Whether Anatomy of a Murder is a metaphor for United States law and order – and getting away with murder – or just another ‘dark’ story, the film leaves viewers in an odd place. Critically speaking, the jury’s still out. But when Ellington and Strayhorn’s widescreen music swings into hearing, those doubts are temporarily swept away by the sheer life-affirming joy of an amazing band at the height of its postwar powers.
This new CD version has all the main cues, plus some odd bits and pieces. The misleadingly labelled The Grand Finale [rehearsal sequence] is for the most part a ten-minute ‘interview’ with Duke Ellington, in which he answers unheard questions about the movie and its soundtrack. I suspect that this was produced to send to local radio stations, who could add their own questions and make it sound like an exclusive interview with the Duke – it’s a classic example of urbane, verbal Ellingtonia.

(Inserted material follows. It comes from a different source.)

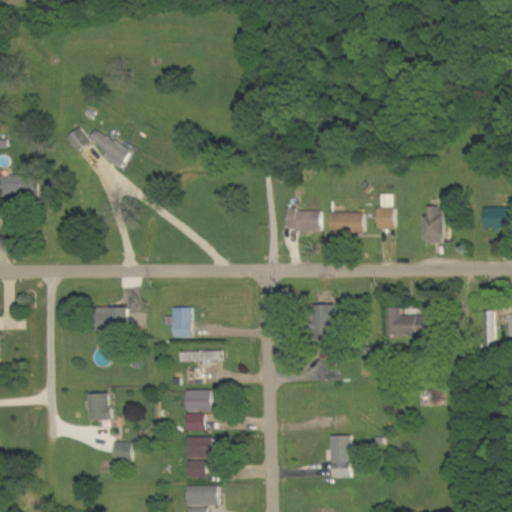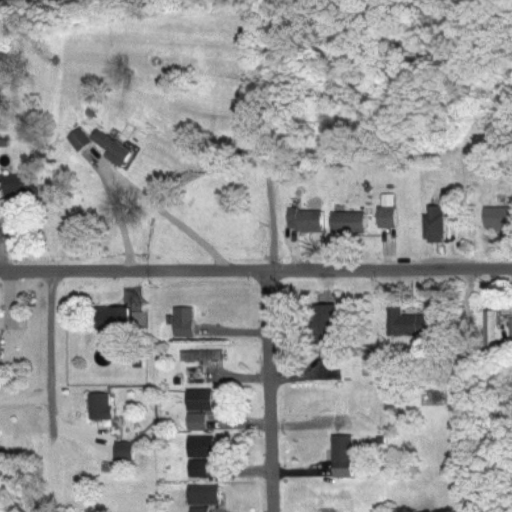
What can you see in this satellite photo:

Some tunes, such as Happy Anatomy, seem indecently cheerful. Sunswept Sunday is a gorgeous tone poem, dusted with celeste. One rhapsodic melody keeps returning under different titles: Low Key Lightly, which makes use of Ray Nance’s sentimental violin, the subtone Midnight Indigo, and Haupe, which features Hodges’ mellifluous alto sax. Almost Cried has a tenderness that harks back to Ellington’s classic (Blanton-Webster) band of the early 1940s. Although the main titles have a brashness that pays lip service to contemporary (late 1950s) big band sounds, Ellington and Strayhorn can’t help make music imbued with subtlety and occasional irony. And the end of Upper and Outest, featuring Cat Anderson’s implausibly high lead trumpet, seems positively avant-garde.